Admittedly though, she said that she has been left "super upset" at the exclusion of her conditions.

"It's a five year pilot programme and so I don't know how long it's going to be before they decide to add chronic pain to the programme, if they ever do. I don't know if I'll have to wait the full five years or even longer, I just don't know," she said.

"I don't understand why we need to have this pilot programme. It's been piloted in Canada, it's been piloted in America, it's been piloted in Spain. It's been done in all these places and it's working so my question, is why do we need to be piloting it too," she continued.

Kirsten says that she now feels like she is in limbo as she waits to see how the pilot programme progresses over the next year or two.

In her bid to secure pain relief from her conditions, Kirsten has previously been forced to uproot from Kerry and live for a number of months in Amsterdam where the availability of cannabis there helped to transform her life, she says.

"To be standing here in another country and to actually be able to cycle a bike and walk outside for the first time in years, it's amazing," she said last year in July 2018 in an interview with The Kerryman.

Sadly though, she was not able to afford to live there indefinitely and moved back to Kerry in December of last year where her chronic pain continues to impact her day-to-day life.
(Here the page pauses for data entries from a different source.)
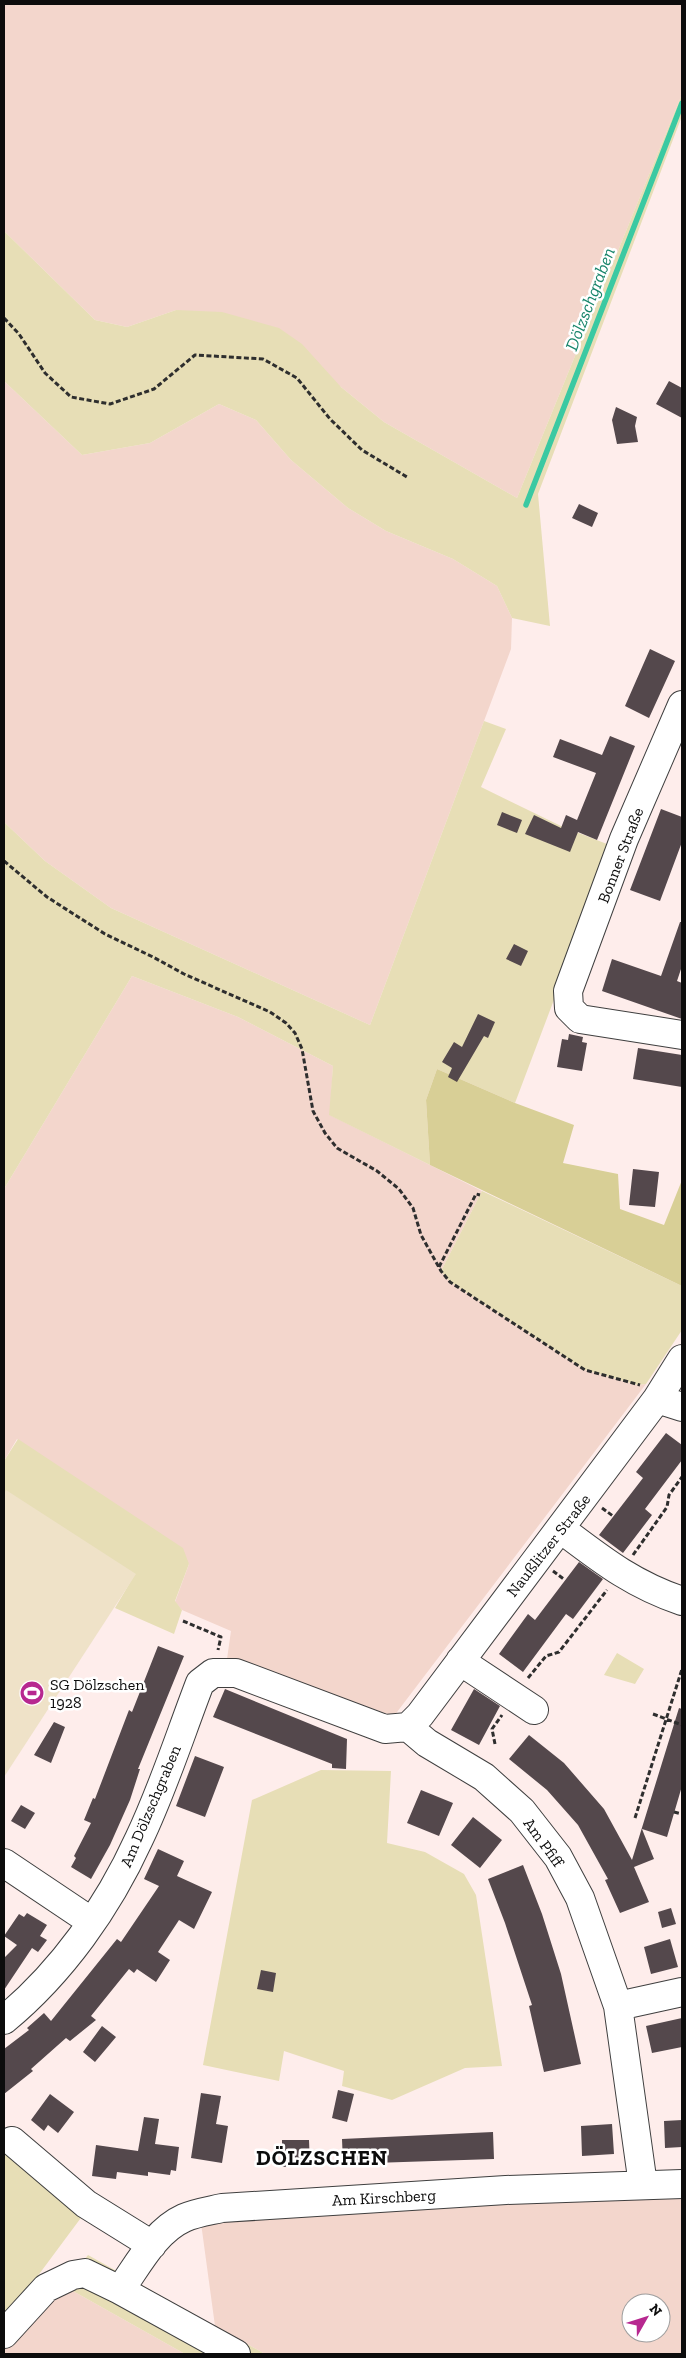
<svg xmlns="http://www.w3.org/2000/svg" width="686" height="2358" viewBox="0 0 686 2358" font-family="'Zilla Slab',serif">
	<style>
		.farmland { fill: #f3d6cc; fill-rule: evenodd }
		.green { fill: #e7deb6 }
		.forest { fill: #d8cf96 }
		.pitch { fill: #efe2c8 }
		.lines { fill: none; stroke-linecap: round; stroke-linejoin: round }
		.stream { stroke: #3ac9a2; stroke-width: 5.5 }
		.building { fill: #54484c }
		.minor-casing { stroke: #3f3f3f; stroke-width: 30 }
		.path { stroke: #2e2e2e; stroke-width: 3; stroke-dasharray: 5 2.5; stroke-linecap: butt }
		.minor { stroke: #fff; stroke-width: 28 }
		.labels { text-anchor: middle; stroke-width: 5; stroke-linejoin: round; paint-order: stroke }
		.street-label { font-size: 16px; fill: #0c0c0c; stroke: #fff }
		.poi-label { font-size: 16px; fill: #0c0c0c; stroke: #fff; text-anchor: start }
		.water-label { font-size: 18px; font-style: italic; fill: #18856b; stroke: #fff }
		.district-label { font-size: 21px; font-weight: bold; letter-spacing: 1px; fill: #0c0c0c; stroke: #fff }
	</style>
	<rect width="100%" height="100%" fill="#feedeb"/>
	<path class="farmland" d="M4,4h678v90l-165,404 -133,-76 -43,-35 -165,-77 -49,17 -32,-7 -91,-89z
		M4,381l78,74 68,-12 69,-39 37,16 35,40 57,48 38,23 67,28 44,27 15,32 -1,31 -141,376 -259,-117 -66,-47 -41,-39z
		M132,976l106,41 95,49 -3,49 152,76 -41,80 9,11 135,88 53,15 8,-1 -252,332 -167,-57 4,-28 -49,-21 -7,-8 14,-38 -172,-125 -13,22v-272z
		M682,2196v158h-417l-50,-28 -14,-103 117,-14zM631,2303h30v30h-30z
		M64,2286l121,68h-181v-6z"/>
	<path class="green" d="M682,94v22l-144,378 12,132 -38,-8 -15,-32 -44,-27 -67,-28 -38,-23 -57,-48 -35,-40 -37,-16 -69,39 -68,12 -78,-74v-150l91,89 32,7 49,-17 46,2 57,16 23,16 39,43 43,35 133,76z
		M484,721l22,8 -25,58 80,39 51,20 -97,257 -78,-34 -11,31 4,65 -101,-50 4,-49 -95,-49 -106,-41 -128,213v-367l41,39 66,47 259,117z
		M482,1191l200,95v44l-36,54 -8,1 -53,-15 -135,-88 -9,-11z
		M18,1439l165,109 6,16 -14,37 7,9 -8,24 -59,-26 20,-34 -131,-80v-33z
		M617,1653l27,16 -9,15 -31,-9z
		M321,1770l70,1 -4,72 38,9 39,22 12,21 26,171 -37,2 -73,32 -50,-14 2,-15 -60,-20 -5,30 -76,-16 49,-265z
		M4,2143l82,68 -49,66 -33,38z
		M88,2255l177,99h-80l-121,-68z"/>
	<path class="forest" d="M437,1069l78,34 59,22 -11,38 55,11 2,35 44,16 18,-45v106l-252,-121 -4,-65z"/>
	<path class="pitch" d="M6,1490l130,84 -132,203v-283z"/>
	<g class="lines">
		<path class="stream" d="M526,505l156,-402"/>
	</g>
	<path class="building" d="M669,381l13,7v30l-26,-14z
		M616,407l21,10 -2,9 3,16 -21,2 -5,-24z
		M579,504l19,9 -6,14 -20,-9z
		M650,649l25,12 -26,57 -24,-12z
		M610,736l25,10 -38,94 -19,-8 -8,20 -45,-18 9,-19 27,13 5,-13 11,5 19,-47 -43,-16 7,-18 42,16z
		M661,809l21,8v25l-22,59 -30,-11z
		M502,812l20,8 -5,13 -20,-8z
		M680,922h2v44l-5,15 5,2v36l-80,-28 10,-32 49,17z
		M514,944l14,7 -7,15 -15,-7z
		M478,1014l17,8 -7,16 -4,-2 -27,46 -9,-5 4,-9 -10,-6 12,-20 8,5z
		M569,1034l14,3 -1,5 5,1 -5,28 -25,-4 5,-28 6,1z
		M638,1048l44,7v32l-49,-8z
		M633,1169l26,3 -4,35 -26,-2z
		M666,1433l16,12v15l-37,49 7,6 -29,38 -24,-18 44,-57 -7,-6z
		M579,1562l24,17 -30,40 -7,-5 -43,58 -24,-18 29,-40 7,6z
		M158,1646l26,10 -46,113h2l-10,31 -20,45 -19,34 -20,-12 5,-9 -2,-2 17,-33 -7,-3 9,-22 2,1 34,-89 3,2z
		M225,1689l122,50 -1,30 -14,-1v-4l-119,-47z
		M474,1689l26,17 -21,39 -28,-15z
		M679,1708l3,1v77l-15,51 -25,-8 12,30 -20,8 15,35 -29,11 -15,-33 3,-1 -30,-54 -31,-35 -38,-31 20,-24 35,28 40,46 28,51z
		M54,1722l11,5 -14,36 -17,-8z
		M195,1756l29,11 -19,50 -29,-11z
		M421,1790l32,13 -14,33 -32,-13z
		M21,1805l14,8 -10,16 -14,-8z
		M473,1817l29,23 -22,28 -29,-23z
		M158,1849l26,12 -7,15 35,16 -18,37 -15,-9 -21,32 12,8 -14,22 -19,-13 -3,4 -5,-4 -38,47 5,4 -26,21 -4,-3 -35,31 2,2 -29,23v-45l25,-19 -2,-2 17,-15 7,8 66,-82 4,3 38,-56 -15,-7z
		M523,1865l19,49 19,60 20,90 -37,8 -15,-66 3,-1 -27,-82 -17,-44z
		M671,1908l5,16 -14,4 -4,-16z
		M27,1913l20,12 -7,11 7,4 -9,12 -6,-4 -28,42v-32l13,-13 -13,-9 15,-22 5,3z
		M670,1939l8,28 -27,7 -7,-27z
		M261,1970l15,3 -3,19 -16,-3z
		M682,2018v29l-30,6 -6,-27z
		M102,2026l14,11 -21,25 -12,-10z
		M338,2090l16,4 -7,28 -15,-4z
		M201,2093l20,3 -5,28 12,2 -6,37 -31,-5z
		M50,2094l24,18 -16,21 -10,-8 -4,6 -13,-11z
		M144,2117l15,2 -4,25 24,3 -3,24 -5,-1 -1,5 -22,-3v4l-31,-4 -1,7 -24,-3 4,-31 42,6z
		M682,2120v27l-17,1 -1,-27z
		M612,2124l2,30 -32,2 -1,-30z
		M493,2132l1,27 -151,5 -1,-25z
		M282,2140h27l1,26 -28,1z"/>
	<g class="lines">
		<defs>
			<path id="minor" d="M682,705l-58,134 -56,152 1,17 11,11 102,16
				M657,1399l25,8
				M561,1529c41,31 71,55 121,72
				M460,1661l74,49
				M408,1727l12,-12 237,-316 25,-40
				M4,1863l88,59
				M618,2006l64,-14
				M4,2020c58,-48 104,-113 135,-181 24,-50 41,-104 61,-156l13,-10h23l149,56 23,-2 19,16 57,34 38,34 36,46 22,41 38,108 25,179
				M12,2141l74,63 66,41
				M120,2290c18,-25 35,-59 64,-72 11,-5 25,-7 38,-10l284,-18 176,-6
				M4,2334l42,-46 27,-13 12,-2 35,17 116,64"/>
		</defs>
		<use href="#minor" class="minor-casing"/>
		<path class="path" d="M4,318l15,16 26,39 26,24 39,7 44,-15 41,-34 68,4 34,19 33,41 32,31 45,27
			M4,861l43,36 58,37 48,23 31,17 86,38 16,11 9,10 7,16 11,62 12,22 12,15 40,23 22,18 14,19 8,27 20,36 9,11 135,88 55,15
			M439,1267l37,-73 4,1
			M602,1508l11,8
			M633,1555l34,-48 2,-12 13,-18
			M553,1571l12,9
			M183,1621l38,16 -3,13
			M528,1678l18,-22 13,-4 48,-62
			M653,1714l29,11
			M495,1744l-3,-15 10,-14
			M674,1812l8,2
			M635,1818l47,-149"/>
		<use href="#minor" class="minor"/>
	</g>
	<defs>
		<symbol id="stadium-disc" viewBox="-11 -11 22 22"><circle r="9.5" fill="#b72890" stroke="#fff"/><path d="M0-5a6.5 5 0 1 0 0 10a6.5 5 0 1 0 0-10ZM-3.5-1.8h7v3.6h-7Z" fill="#fff"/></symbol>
	</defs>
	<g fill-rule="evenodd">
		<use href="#stadium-disc" x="18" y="1679" width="28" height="28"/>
	</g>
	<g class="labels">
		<g class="street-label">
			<text transform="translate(620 855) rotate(-69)" y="6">Bonner Straße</text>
			<text transform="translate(548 1545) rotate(-52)" y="6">Naußlitzer Straße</text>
			<text transform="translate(150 1806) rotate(-67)" y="6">Am Dölzschgraben</text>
			<text transform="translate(544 1842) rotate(54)" y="6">Am Pfiff</text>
			<text transform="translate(384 2197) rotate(-3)" y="6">Am Kirschberg</text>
		</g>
		<g class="poi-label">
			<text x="50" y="1690">SG Dölzschen<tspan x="50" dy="18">1928</tspan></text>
		</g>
		<g class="water-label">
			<text transform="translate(590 299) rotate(-69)" y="6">Dölzschgraben</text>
		</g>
		<g class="district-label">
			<text x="322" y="2165">DÖLZSCHEN</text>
		</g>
	</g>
	<rect width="686" height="2358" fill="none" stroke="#0c0c0c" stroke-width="10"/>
	<g transform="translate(646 2318) rotate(51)"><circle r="24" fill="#ffffff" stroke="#9e9e9e"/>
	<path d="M0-4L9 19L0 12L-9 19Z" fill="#b72890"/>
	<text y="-8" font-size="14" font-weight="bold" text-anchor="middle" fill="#0c0c0c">N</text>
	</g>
</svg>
Currently, she says that she is taking opioid painkillers, and while she says that these help to reduce a small amount of the pain, she no longer wants to live the side-effects caused by these opioid.

"I am left feeling like a zombie. I am sleepy all the time and I feel like sometimes my brain isn't my own," she said.

Another drastic move that she and her family are considering is a move to Barcelona or somewhere else in Spain where she would once again have access to the cannabis she requires. 

"It's something we are thinking about but again we're talking about uprooting the family to move which isn't an easy decision to make," she continued.